Es ist wie in jeder Firma, die Gewerkschaft spart auch«, sagt Helga, die es zu unserem ersten Treffen nicht geschafft hatte, diesmal aber mit zu Susis Baum fährt. Sie spricht von ihrer Arbeit als einer von den Betriebsrätinnen, die den Arbeitgebern nicht auf dem Schoß sitzen. Auf 600 Stellen gäbe es nur drei halbe Stellen für Betriebsräte. Die Arbeit würde aber mindestens für drei ganze Stellen reichen. Manchmal sei Helga bis 22 Uhr im Büro gewesen – und am nächsten Tag früh morgens wieder an ihren Tisch zurückgekehrt. Von Susi habe sie gelernt, sich das Büro so auszustatten, wie sie es braucht – ein ewiger Kampf.
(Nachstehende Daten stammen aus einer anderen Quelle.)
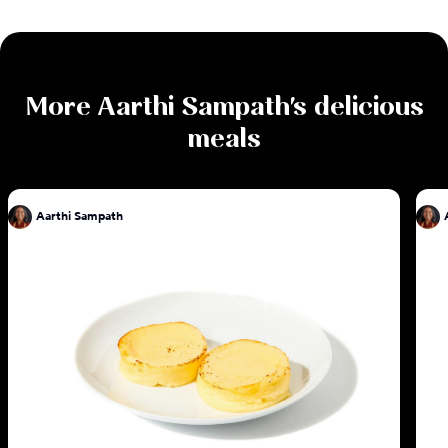
More
Aarthi Sampath
's delicious
meals
Aarthi Sampath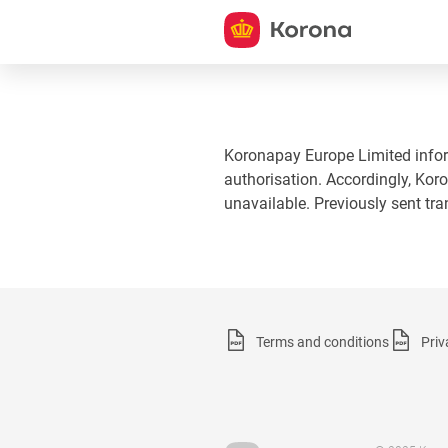
Koronapay Europe Limited informs
authorisation. Accordingly, Koro
unavailable. Previously sent tr
Terms and conditions
Priv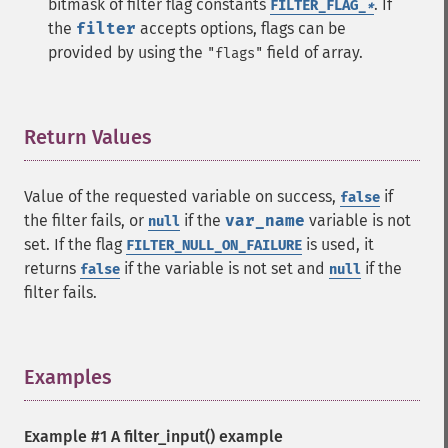
bitmask of filter flag constants
.
If
FILTER_FLAG_
*
the
filter
accepts options, flags can be
provided by using the
field of array.
"flags"
Return Values
¶
Value of the requested variable on success,
if
false
the filter fails, or
if the
var_name
variable is not
null
set. If the flag
is used, it
FILTER_NULL_ON_FAILURE
returns
if the variable is not set and
if the
false
null
filter fails.
Examples
¶
Example #1 A
filter_input()
example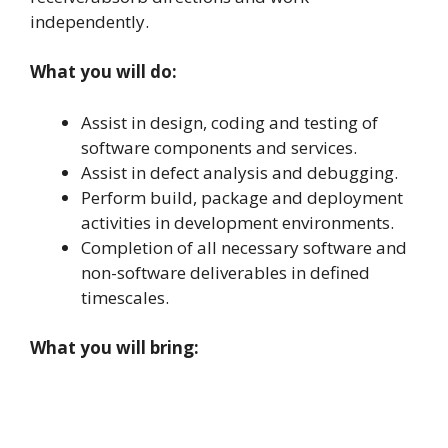
independently.
What you will do:
Assist in design, coding and testing of
software components and services.
Assist in defect analysis and debugging.
Perform build, package and deployment
activities in development environments.
Completion of all necessary software and
non-software deliverables in defined
timescales.
What you will bring: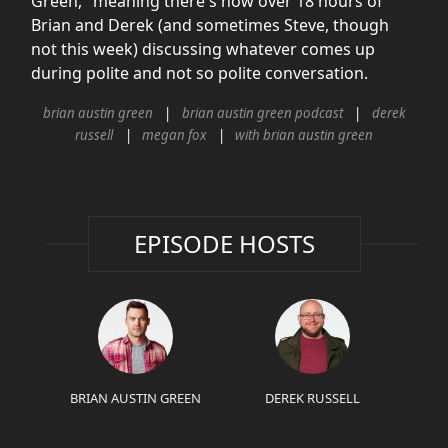
Green," meaning there's now over 18 hours of
Brian and Derek (and sometimes Steve, though
not this week) discussing whatever comes up
during polite and not so polite conversation.
brian austin green
brian austin green podcast
derek
russell
megan fox
with brian austin green
EPISODE HOSTS
BRIAN AUSTIN GREEN
DEREK RUSSELL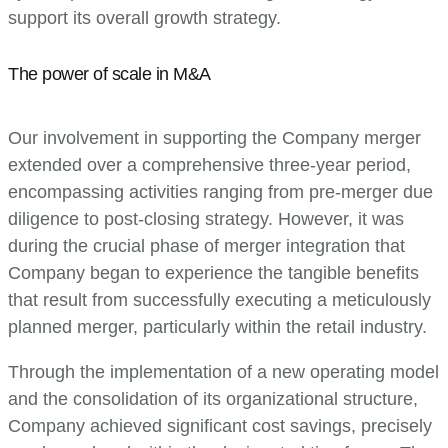
support its overall growth strategy.
The power of scale in M&A
Our involvement in supporting the Company merger
extended over a comprehensive three-year period,
encompassing activities ranging from pre-merger due
diligence to post-closing strategy. However, it was
during the crucial phase of merger integration that
Company began to experience the tangible benefits
that result from successfully executing a meticulously
planned merger, particularly within the retail industry.
Through the implementation of a new operating model
and the consolidation of its organizational structure,
Company achieved significant cost savings, precisely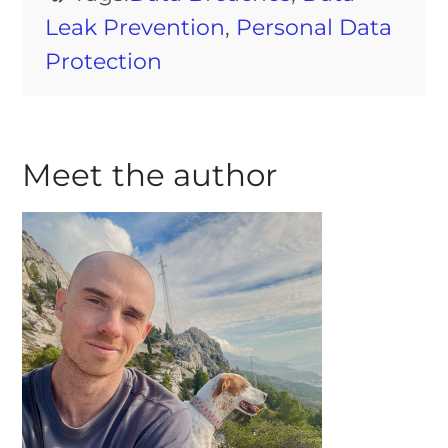
Leak Prevention
,
Personal Data
Protection
Meet the author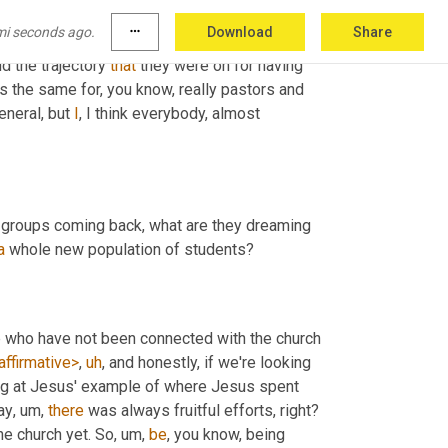
ck from the pandemic, nearly everybody in 
mi seconds ago.
more_horiz
Download
Share
0% of what they were pre pandemic. Yeah. 
 the trajectory 
that
 they were on for having 
t's the same for, you know, really pastors and 
eneral, but 
I
, I think everybody, almost 
 groups coming back, what are they dreaming 
a
 whole new population of students?
e who have not been connected with the church 
affirmative>
,
uh
,
 and honestly, if we're looking 
ing at Jesus' example of where Jesus spent 
ay
,
um,
there
 was always fruitful efforts, right? 
he church yet. So
,
um,
be
, you know, being 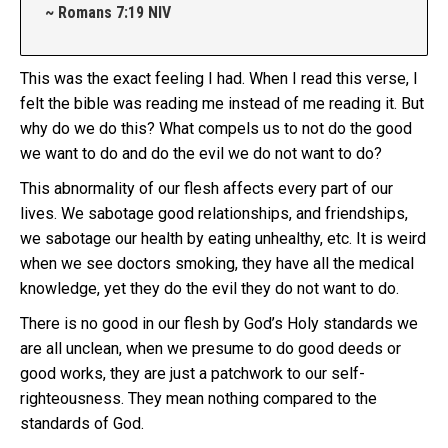
~ Romans 7:19 NIV
This was the exact feeling I had. When I read this verse, I
felt the bible was reading me instead of me reading it. But
why do we do this? What compels us to not do the good
we want to do and do the evil we do not want to do?
This abnormality of our flesh affects every part of our
lives. We sabotage good relationships, and friendships,
we sabotage our health by eating unhealthy, etc. It is weird
when we see doctors smoking, they have all the medical
knowledge, yet they do the evil they do not want to do.
There is no good in our flesh by God’s Holy standards we
are all unclean, when we presume to do good deeds or
good works, they are just a patchwork to our self-
righteousness. They mean nothing compared to the
standards of God.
»Wir machen das alles aus Überzeugung, aber das haben sie offenbar schon vergessen.«
Jetzt hat Helga aufgehört. Aber sie empört sich weiter über Kolleginnen, die ihre Arbeitsstunden für den Betriebsrat nicht angerechnet bekommen wollen. »So welche haben die Arbeitgeber gern. Wenn unsere ganzen bekloppten Kollegen wüssten, was wir für eine Macht haben«, beginnt Helga, »dann würde das schon alles ganz anders aussehen«, schließt Annett.
Gerade auf die vielen Ehrenamtlichen in der Gewerkschaft würde nun zu viel abgewälzt. »Wir machen das alles aus Überzeugung«, sagt Helga, »aber das haben sie in der Gewerkschaft offenbar schon vergessen.« Die beiden anderen Frauen stimmen zu.
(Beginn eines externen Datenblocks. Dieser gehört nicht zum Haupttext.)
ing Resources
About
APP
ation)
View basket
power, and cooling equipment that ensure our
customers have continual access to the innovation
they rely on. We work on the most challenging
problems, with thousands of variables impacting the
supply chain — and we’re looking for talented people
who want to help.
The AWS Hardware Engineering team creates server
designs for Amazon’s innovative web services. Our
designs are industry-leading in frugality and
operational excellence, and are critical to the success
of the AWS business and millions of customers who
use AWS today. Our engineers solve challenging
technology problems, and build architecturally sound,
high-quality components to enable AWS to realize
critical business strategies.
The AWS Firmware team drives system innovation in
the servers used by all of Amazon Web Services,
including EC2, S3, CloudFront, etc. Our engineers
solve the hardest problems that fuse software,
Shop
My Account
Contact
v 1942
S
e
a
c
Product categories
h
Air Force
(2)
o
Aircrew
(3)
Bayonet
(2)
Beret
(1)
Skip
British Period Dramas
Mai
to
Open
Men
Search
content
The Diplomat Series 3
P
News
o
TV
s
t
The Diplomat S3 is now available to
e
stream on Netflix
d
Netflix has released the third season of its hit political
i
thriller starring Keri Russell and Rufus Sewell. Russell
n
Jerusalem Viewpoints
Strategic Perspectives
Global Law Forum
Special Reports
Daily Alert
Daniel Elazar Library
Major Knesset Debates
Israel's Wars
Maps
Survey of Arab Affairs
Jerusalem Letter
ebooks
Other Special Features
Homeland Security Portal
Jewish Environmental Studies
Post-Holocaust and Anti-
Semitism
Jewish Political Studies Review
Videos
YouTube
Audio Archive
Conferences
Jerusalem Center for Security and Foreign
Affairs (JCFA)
Im Auto auf dem Weg zum Waldfriedhof erzählt sie, dass sie auch schon einige Male in Berlin war. Die Ferienhäuser der Gewerkschaft wären etwas Gutes, denn da könne man günstig Urlaub machen. Ein kleiner Rest Vorteile, den die Gewerkschaft noch bietet.
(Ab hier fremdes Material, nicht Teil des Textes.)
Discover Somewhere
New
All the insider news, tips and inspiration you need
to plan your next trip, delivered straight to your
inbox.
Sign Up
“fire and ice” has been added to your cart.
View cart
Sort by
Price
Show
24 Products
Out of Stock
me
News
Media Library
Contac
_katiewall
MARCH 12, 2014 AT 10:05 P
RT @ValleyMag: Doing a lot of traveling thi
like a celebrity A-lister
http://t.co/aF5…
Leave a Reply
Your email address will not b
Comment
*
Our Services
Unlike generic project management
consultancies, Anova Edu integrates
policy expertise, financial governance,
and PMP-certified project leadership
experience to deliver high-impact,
Susi hätte immer einen ganz schlimmen Gerechtigkeitsfimmel gehabt, erklärt Helga. Jetzt fehlt sie als treibende Kraft. Unter ihren Mädels herrscht eine gewisse Verzweiflung und es gibt Streitigkeiten mit anderen Frauen. Dabei hatte Susi immer gesagt: »Untereinander macht ihr euch kaputt, ihr müsst zusammenhalten.« Die Frauensolidarität ist groß unter den Gebäudereinigerinnen. Sie wissen, dass sie viele sind – 600.000 allein in Deutschland – und die größte Sparte innerhalb der Gewerkschaft bilden. Doch die Gruppe der aktiven Mädels wird kleiner und damit hoffnungsloser. Auf dem Waldfriedhof stehen sie wie verloren, in ihrer Trauer hängt alles noch an Susi.
Christel bemerkt bei jedem Gespräch aufs Neue, Susis Fußstapfen seien zu groß. Die anderen nicken ein ums andere Mal. Nur Annett wendet einmal empört ein: »Sie hat sich das über Jahre erarbeitet und dahin entwickelt. Jede von uns kann ihren Job machen.« Auch sie nennt die 80 Frauen in ihren Objekten ihre Mädels und kennt die Termine für die kommenden Tarifverhandlungen aus dem Effeff. Eigentlich haben sie alle sehr genau gelernt, wie man sich gegen die Angriffe wehrt und wie man zusammen Aktionen plant. Auch ihre Rechte kennen sie ganz genau. Was fehlt, ist vielleicht nur der zündende Gabriel-Moment: Etwas, das ihnen die Scheu nimmt, beherzt in Susis Fußstapfen zu treten. Denn jede einzelne hat das Zeug dazu.